Mr. Rogers' NeighborhoodWe have some good neighbors, and we have some bad neighbors. Unfortunately, we said goodbye to some of our good neighbors yesterday as they headed out to make a new home in the Pittsburg area. My kids just lost two playmates, and Kurt and I just lost another couple who we enjoyed, trusted, and could borrow stuff from.

Their house is still on the market (and is quite lovely), so I figured this is my chance to advertise for some new neighbors we would approve of. The last family to move onto our street has been a bit of a disappointment, so we would like to avoid a repeat of that situation. Here are my requirements:

1. Friendly, but not overly friendly. I don’t need to know all your business, and you don’t need to know all of mine. But if we’re both outside, I’d like to have some good casual conversation.

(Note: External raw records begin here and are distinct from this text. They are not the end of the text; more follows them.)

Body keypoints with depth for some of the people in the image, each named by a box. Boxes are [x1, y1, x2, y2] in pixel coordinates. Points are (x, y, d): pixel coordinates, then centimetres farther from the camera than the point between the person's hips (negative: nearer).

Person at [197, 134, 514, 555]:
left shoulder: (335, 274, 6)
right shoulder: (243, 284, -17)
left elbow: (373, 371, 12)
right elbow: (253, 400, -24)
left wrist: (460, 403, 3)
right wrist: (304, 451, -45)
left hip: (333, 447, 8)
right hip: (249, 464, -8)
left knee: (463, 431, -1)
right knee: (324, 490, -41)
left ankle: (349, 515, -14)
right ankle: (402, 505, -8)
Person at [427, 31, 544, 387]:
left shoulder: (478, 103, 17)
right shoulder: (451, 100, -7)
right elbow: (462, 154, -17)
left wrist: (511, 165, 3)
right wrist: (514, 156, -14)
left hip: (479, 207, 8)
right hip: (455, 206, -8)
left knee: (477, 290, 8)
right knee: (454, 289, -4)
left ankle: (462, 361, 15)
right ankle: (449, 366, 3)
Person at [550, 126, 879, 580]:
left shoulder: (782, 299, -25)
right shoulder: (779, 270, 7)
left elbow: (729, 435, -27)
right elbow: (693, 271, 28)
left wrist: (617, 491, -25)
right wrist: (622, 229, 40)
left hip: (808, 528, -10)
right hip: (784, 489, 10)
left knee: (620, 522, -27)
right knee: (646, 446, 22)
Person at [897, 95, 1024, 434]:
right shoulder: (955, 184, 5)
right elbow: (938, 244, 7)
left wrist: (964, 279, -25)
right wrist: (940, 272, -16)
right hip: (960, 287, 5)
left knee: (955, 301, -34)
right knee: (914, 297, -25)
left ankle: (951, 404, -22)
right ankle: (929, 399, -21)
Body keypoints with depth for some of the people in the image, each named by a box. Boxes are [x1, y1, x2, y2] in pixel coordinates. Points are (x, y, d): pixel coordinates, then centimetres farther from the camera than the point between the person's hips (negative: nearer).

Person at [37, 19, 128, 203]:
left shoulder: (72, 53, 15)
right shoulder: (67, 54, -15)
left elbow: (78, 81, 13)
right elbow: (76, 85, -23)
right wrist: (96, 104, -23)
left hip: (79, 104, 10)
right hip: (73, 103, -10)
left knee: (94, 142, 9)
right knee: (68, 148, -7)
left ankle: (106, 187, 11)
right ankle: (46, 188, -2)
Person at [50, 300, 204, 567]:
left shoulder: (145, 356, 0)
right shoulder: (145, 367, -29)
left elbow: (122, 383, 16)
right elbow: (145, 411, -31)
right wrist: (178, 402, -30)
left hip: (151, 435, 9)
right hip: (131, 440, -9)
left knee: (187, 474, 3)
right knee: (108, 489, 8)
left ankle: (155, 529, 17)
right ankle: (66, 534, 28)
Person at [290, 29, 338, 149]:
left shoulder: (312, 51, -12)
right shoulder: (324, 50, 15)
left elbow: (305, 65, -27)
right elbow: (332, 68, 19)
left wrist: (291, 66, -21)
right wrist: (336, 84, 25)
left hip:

2. Children around my kids’ ages would be a bonus (not a requirement), but only if they aren’t rude and won’t teach my kids any more bad behaviors than they already have. Oh, and only if they come and ask to play at NORMAL playing times, like NOT at dinner time, at the very moment I just got my kids to start cleaning their rooms, or at eight o’clock at night…because we already have neighborhood kids who come at those times. If the children aren’t around my kids’ ages, we would also appreciate a trustworthy, responsible teen who would rather babysit on weekends than get drunk at parties.

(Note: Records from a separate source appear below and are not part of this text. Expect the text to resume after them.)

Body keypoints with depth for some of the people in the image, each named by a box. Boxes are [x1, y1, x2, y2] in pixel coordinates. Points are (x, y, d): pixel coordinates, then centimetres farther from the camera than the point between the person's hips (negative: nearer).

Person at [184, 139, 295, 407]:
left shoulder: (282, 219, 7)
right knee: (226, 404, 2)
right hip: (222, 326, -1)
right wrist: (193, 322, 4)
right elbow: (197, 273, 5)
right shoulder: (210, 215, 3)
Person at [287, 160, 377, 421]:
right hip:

3. You must cut your grass and make sure trash ends up in your trash cans, not scattered around your yard. It would also be helpful if you knew the difference between a weed that you should pull and a nice plant that you should let grow so that you don’t let your weeds flourish and all your plants wither to nothing.

4. When it snows, shovel your driveway so that your car doesn’t get stuck trying to back out, and your spinning wheels don’t result in a huge cavernous rut in the grass that is shortly accompanied by tire tracks when you finally decide it’s just easier to drive through the front lawn rather than pull out a shovel and remove some snow.

5. Buy girl scout cookies from my daughter. Our neighbors who just moved were always one of her top customers, so start saving up. She’ll be knocking on your door come February.

6. Always have vegetable oil, milk, and eggs on hand. Because I can sometimes be impulsive in my baking and will often start a recipe before checking to see if I have everything I need. And it’s kind of a pain to run up to the store when I know I can likely find what I need right across the street.

7. Know when “quiet times” are. For example, we would be very happy if you did not pull into your driveway with your music blasting or set off fireworks at two o’clock in the morning, have what can only be described as “car door-slamming parties” in the middle of the night, or decide to finally cut your grass at six o’clock on a Sunday morning.

I think that probably about covers it, and I don’t think any of those are too much to ask. So spread the word (and the requirements, please). I promise we will be very good neighbors in return: we are always happy to lend neighborly help, we organize the block party so you don’t have to, we have been known to invite people over for dinner if we’ve made way too much chili,¬†we won’t let our kids trample your grass or our dog poop in your yard, and if you make the cut you’ll get some pretty delicious and “creatively” decorated cookies at Christmas time.

But I swear, if you don’t keep your grass cut, I WILL complain about you in a blog post.